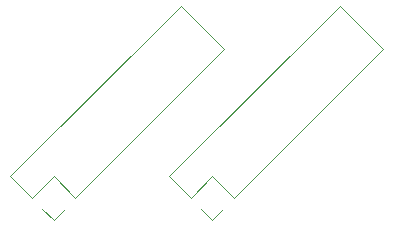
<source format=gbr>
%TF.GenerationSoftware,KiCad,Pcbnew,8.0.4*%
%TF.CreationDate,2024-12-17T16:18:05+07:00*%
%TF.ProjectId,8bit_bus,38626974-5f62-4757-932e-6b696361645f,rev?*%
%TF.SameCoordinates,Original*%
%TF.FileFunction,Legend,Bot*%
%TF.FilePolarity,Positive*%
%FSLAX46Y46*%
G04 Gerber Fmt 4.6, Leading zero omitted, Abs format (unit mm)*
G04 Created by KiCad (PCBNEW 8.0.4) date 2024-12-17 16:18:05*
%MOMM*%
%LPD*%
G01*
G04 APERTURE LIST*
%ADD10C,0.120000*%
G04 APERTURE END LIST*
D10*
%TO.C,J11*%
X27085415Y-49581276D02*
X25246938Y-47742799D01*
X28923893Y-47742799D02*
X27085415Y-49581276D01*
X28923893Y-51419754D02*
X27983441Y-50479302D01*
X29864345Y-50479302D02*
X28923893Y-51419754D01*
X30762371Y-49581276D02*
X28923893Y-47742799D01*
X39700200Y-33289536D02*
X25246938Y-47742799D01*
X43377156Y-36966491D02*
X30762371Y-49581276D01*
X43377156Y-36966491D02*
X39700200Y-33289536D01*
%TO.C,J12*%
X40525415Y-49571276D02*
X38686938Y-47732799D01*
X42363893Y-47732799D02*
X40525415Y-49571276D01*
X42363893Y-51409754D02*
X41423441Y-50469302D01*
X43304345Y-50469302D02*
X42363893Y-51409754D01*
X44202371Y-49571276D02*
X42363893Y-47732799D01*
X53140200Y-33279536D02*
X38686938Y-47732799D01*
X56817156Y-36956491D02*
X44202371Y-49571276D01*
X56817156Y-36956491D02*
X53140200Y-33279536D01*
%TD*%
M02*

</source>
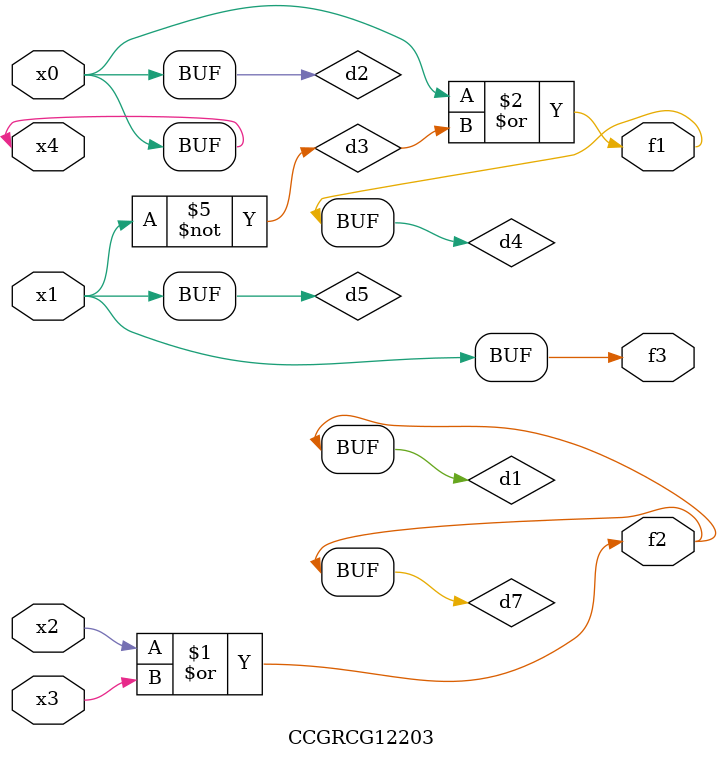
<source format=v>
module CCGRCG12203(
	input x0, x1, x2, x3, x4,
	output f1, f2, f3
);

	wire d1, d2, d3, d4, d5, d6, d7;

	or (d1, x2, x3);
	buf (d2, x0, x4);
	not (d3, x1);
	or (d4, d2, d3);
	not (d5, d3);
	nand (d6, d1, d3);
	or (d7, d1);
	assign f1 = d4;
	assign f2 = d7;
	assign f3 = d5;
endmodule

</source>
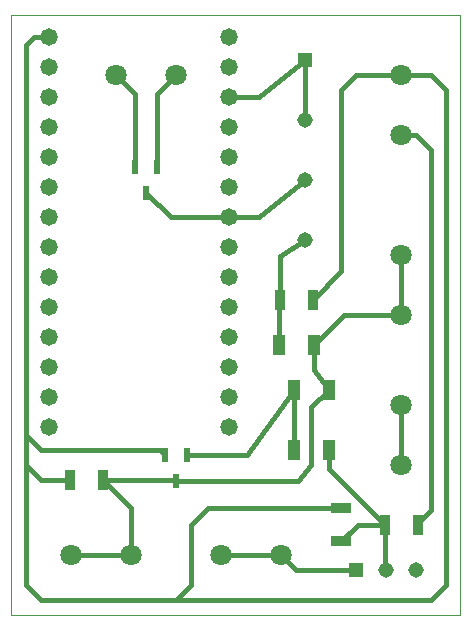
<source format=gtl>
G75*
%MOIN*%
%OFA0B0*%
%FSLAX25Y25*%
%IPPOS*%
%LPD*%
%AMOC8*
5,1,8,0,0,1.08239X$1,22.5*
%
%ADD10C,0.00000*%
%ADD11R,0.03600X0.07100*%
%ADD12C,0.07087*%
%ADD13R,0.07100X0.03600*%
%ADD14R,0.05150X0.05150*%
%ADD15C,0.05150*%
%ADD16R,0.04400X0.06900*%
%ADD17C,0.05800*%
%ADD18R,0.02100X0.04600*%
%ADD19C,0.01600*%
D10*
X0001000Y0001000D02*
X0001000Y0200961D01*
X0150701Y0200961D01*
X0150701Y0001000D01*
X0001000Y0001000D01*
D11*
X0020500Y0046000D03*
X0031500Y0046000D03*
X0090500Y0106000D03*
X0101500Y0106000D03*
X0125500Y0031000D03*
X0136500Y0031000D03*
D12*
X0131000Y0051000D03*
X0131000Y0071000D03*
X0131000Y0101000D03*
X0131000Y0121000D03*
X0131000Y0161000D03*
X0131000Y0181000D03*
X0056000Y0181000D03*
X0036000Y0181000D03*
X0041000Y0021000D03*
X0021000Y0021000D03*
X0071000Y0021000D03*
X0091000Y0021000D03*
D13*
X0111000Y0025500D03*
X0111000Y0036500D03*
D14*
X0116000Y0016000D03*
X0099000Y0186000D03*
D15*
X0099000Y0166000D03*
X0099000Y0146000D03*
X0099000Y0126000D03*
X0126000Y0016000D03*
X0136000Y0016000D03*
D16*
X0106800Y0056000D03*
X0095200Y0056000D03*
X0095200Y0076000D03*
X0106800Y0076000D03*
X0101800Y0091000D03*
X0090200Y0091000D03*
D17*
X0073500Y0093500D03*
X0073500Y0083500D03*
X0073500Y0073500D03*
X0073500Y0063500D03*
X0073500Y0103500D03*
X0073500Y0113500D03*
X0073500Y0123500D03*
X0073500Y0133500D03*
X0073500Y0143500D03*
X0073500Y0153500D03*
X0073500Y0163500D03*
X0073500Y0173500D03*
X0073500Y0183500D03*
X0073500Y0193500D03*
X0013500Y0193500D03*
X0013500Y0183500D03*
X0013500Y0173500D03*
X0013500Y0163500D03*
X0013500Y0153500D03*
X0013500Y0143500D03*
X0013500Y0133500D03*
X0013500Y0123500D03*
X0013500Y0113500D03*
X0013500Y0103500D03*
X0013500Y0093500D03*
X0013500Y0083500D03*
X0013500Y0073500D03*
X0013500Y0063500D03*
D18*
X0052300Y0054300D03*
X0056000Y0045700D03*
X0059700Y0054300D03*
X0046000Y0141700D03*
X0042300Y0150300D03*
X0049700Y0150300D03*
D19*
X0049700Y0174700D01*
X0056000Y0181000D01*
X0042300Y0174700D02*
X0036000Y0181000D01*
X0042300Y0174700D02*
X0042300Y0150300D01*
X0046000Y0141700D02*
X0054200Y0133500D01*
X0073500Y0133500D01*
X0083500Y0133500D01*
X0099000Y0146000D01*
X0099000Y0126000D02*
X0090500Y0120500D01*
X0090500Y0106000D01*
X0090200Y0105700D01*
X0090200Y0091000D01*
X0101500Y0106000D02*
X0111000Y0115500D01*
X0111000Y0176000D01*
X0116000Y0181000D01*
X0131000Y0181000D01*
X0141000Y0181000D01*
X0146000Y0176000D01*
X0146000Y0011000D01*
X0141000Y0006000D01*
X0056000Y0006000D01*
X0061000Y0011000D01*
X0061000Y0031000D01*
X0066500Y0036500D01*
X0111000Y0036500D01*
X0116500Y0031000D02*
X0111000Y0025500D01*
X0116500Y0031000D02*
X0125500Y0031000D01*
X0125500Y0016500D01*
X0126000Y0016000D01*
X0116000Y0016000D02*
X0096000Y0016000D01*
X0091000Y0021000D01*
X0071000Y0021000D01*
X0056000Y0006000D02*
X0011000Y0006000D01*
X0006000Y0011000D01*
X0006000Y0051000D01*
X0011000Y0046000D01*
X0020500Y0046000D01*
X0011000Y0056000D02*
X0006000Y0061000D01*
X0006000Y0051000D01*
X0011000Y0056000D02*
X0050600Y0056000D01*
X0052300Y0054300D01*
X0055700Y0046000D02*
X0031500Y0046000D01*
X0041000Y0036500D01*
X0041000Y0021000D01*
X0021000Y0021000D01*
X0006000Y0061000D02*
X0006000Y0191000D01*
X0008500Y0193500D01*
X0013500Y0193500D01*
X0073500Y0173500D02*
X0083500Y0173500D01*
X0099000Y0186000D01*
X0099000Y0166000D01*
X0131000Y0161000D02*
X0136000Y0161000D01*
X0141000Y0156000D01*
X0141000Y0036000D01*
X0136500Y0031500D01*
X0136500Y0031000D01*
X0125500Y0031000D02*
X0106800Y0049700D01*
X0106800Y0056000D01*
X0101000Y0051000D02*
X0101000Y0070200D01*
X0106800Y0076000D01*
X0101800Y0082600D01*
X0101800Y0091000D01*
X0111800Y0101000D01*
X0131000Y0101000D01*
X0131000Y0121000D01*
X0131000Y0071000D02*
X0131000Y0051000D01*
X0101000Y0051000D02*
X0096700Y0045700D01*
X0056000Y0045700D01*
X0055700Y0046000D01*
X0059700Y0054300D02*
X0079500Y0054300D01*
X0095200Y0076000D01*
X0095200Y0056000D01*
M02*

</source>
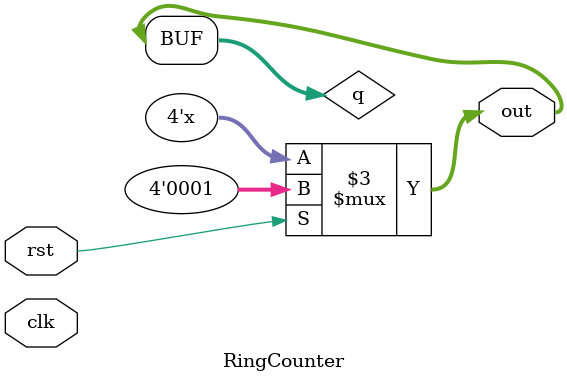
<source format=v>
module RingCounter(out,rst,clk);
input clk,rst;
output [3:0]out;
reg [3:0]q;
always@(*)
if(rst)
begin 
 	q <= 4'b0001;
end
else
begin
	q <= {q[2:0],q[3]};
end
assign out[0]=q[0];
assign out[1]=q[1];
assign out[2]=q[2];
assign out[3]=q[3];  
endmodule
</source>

..............................

YOUR OBJECTIVE:
Beginning with the first entry above, reproduce every line verbatim until the line with "X28923893Y-47742799D02*", which is included too; omit pictures.

FINISHED TASK:
<source format=gbr>
%TF.GenerationSoftware,KiCad,Pcbnew,8.0.4*%
%TF.CreationDate,2024-12-17T16:18:05+07:00*%
%TF.ProjectId,8bit_bus,38626974-5f62-4757-932e-6b696361645f,rev?*%
%TF.SameCoordinates,Original*%
%TF.FileFunction,Legend,Bot*%
%TF.FilePolarity,Positive*%
%FSLAX46Y46*%
G04 Gerber Fmt 4.6, Leading zero omitted, Abs format (unit mm)*
G04 Created by KiCad (PCBNEW 8.0.4) date 2024-12-17 16:18:05*
%MOMM*%
%LPD*%
G01*
G04 APERTURE LIST*
%ADD10C,0.120000*%
G04 APERTURE END LIST*
D10*
%TO.C,J11*%
X27085415Y-49581276D02*
X25246938Y-47742799D01*
X28923893Y-47742799D02*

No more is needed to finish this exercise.